Preparing for the chair’s annual governance statement


Introduction

Subject to certain exceptions, on and from 6 April 2015 new governance standards apply to all occupational DC schemes and the DC elements of hybrid schemes (see our Alert for details). Trustees are now required to include an annual statement regarding governance (“the Statement”) in the scheme’s annual report and accounts describing how these requirements have been met.

In this Alert

  • Key points
  • Background
  • The Statement
  • What is “good value”?
  • What should trustees be doing?

Key points

  • The Statement is due within seven months of the scheme’s year end.
  • Where the first scheme year ending after 6 April 2015 is sooner than 5 April 2016, the statement should relate to the period from 6 April 2015 to the end of the first scheme year, except where the period covered would be less than three months (in which case this period can be rolled up into the following year’s statement).
  • As it forms part of the annual report and accounts, the Statement should be subject to the same level of scrutiny as the rest of the document.
  • Trustees must confirm whether or not they have produced the Statement in the scheme return.
  • Trustees who do not produce a Statement will be liable to a penalty of between £500 and £2000.

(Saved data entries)
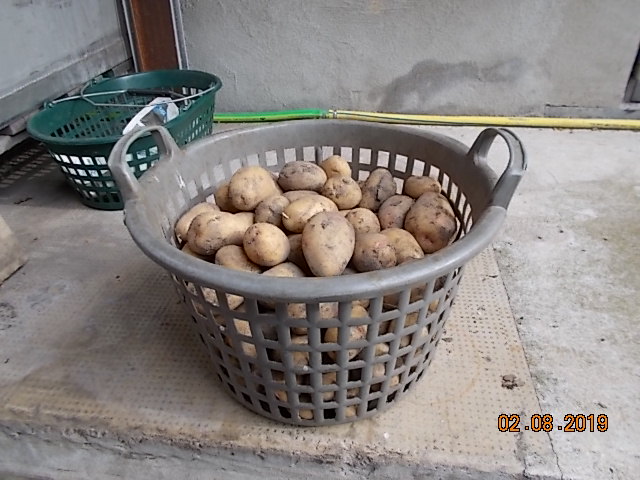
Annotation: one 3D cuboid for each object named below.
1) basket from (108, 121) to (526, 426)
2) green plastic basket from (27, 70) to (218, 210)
[{"bbox_3d":[-0.002,0.012,0.620,0.466,0.304,0.424,2,33,6],"label":"basket"},{"bbox_3d":[-0.435,-0.262,1.181,0.385,0.186,0.549,3,33,9],"label":"green plastic basket"}]

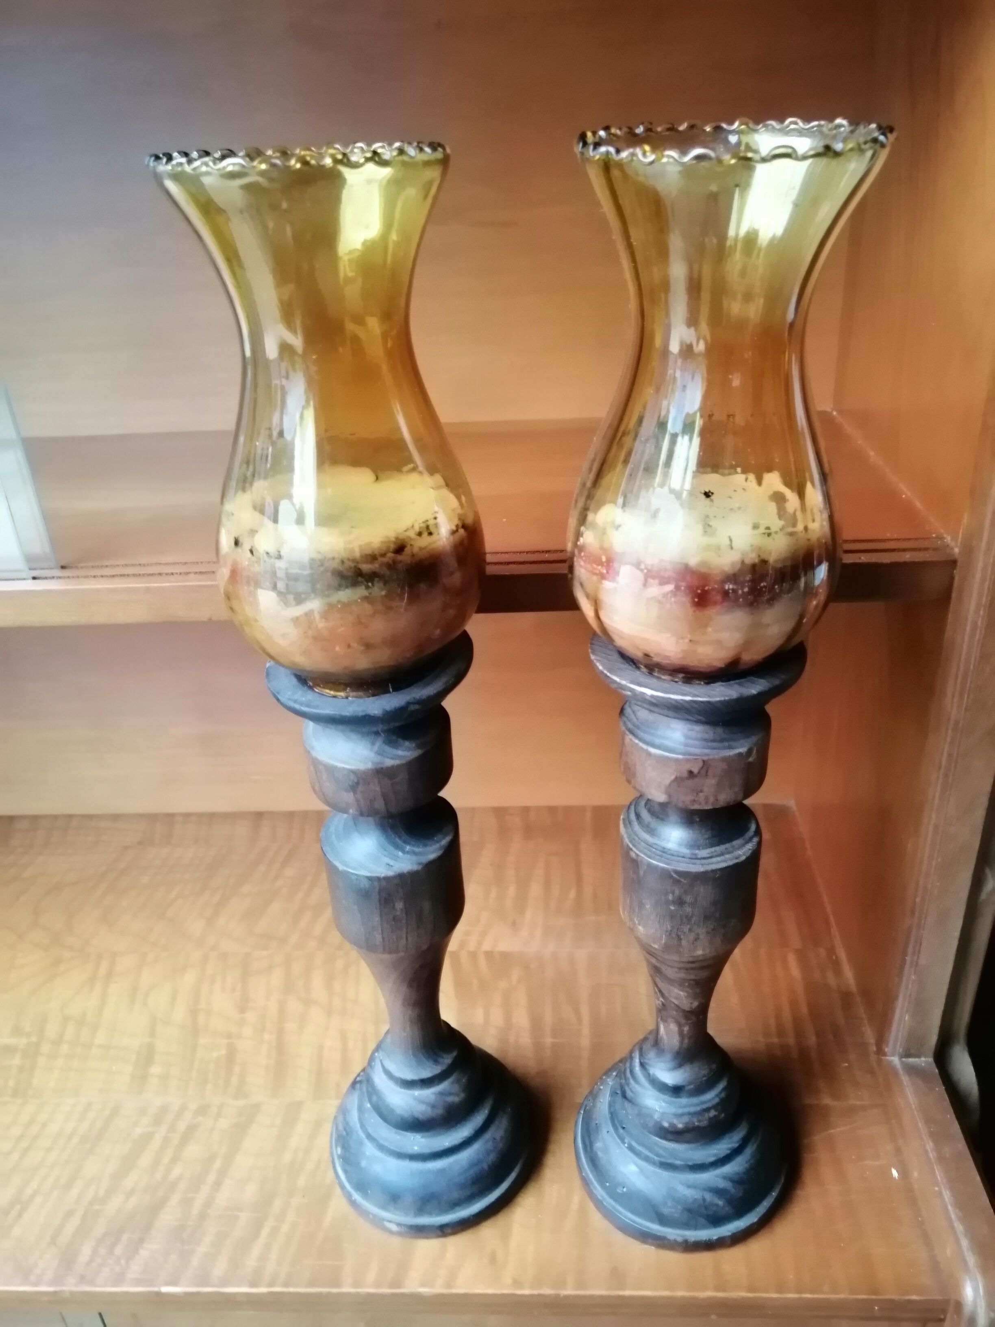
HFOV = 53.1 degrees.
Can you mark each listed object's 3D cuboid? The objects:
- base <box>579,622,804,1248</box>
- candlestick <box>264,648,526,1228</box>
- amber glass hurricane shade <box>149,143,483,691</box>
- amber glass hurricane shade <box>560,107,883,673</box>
[{"bbox_3d":[0.088,0.126,0.461,0.114,0.305,0.114,-4,29,0],"label":"base"},{"bbox_3d":[-0.043,0.129,0.476,0.114,0.303,0.114,-4,29,0],"label":"candlestick"},{"bbox_3d":[-0.056,-0.079,0.357,0.100,0.188,0.100,-4,29,0],"label":"amber glass hurricane shade"},{"bbox_3d":[0.073,-0.081,0.341,0.099,0.185,0.099,-4,31,0],"label":"amber glass hurricane shade"}]

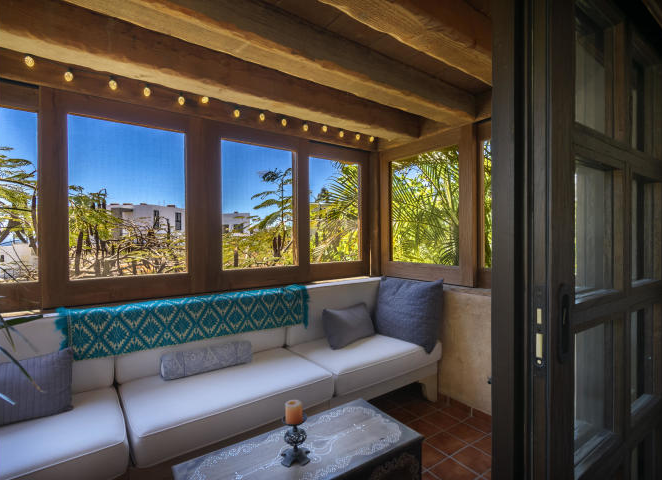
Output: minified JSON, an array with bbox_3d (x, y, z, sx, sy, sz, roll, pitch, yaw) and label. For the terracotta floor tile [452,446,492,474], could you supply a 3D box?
[{"bbox_3d":[0.872,1.343,1.944,0.194,0.012,0.194,0,0,-34],"label":"terracotta floor tile"}]

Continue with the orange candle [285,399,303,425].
[{"bbox_3d":[-0.150,0.719,1.335,0.072,0.070,0.072,0,0,0],"label":"orange candle"}]

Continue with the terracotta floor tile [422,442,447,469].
[{"bbox_3d":[0.593,1.345,2.000,0.194,0.012,0.194,0,0,-34],"label":"terracotta floor tile"}]

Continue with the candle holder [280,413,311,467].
[{"bbox_3d":[-0.149,0.831,1.334,0.104,0.170,0.104,0,0,0],"label":"candle holder"}]

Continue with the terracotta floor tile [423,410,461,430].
[{"bbox_3d":[0.816,1.344,2.390,0.194,0.012,0.194,0,0,-34],"label":"terracotta floor tile"}]

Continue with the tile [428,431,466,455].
[{"bbox_3d":[0.760,1.344,2.111,0.194,0.012,0.194,0,0,-34],"label":"tile"}]

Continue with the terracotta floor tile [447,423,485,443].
[{"bbox_3d":[0.928,1.343,2.223,0.194,0.012,0.194,0,0,-34],"label":"terracotta floor tile"}]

- **EXERCISE SET**:
(1) From the text on the chair's governance statement, return the passage word for word, starting at "Introduction" and ending at "trustees be doing?".
(2) Resume the text on the chair's governance statement from the point where it stops.

- **ANSWERS BY TASK**:
(1)
Introduction

Subject to certain exceptions, on and from 6 April 2015 new governance standards apply to all occupational DC schemes and the DC elements of hybrid schemes (see our Alert for details). Trustees are now required to include an annual statement regarding governance (“the Statement”) in the scheme’s annual report and accounts describing how these requirements have been met.

In this Alert

  • Key points
  • Background
  • The Statement
  • What is “good value”?
  • What should trustees be doing?

(2)
Background

The new governance measures aim to improve standards in occupational DC schemes.  (The FCA has made similar provision for contract-based schemes with the introduction of IGCs (see our Alert for details)).

Under the new minimum governance standards trustees are required, among other matters, to:

  • design default arrangements in members’ interests and keep them under regular review
  • ensure that core financial transactions are processed promptly and accurately
  • assess the value of costs and charges borne by scheme members.

Exceptions

Certain schemes are exempt from the new governance requirements.  These include:

  • schemes whose only DC benefits are AVCs
  • executive pension schemes
  • small self-administered schemes.

The Statement

Every year the trustees will have to confirm in the Statement how the scheme is meeting the new governance standards.  For example, the trustees must:

  • describe how the trustees have secured that core financial transactions are processed promptly and accurately
  • report the level (or range) of charges and transaction costs in the default arrangement(s) and the range of costs and charges in other funds and the trustees’ assessment of the extent to which the charges represent good value
  • describe how the TKU requirements have been met throughout the year and give an explanation as to how the trustees have, or have access to, all the competencies necessary to run the scheme properly.
  • The Statement must be signed by the chair, on behalf of the trustees.

What is “good value”?

There is no statutory definition of “good value”.  This means that trustees will need to develop their own assessment process.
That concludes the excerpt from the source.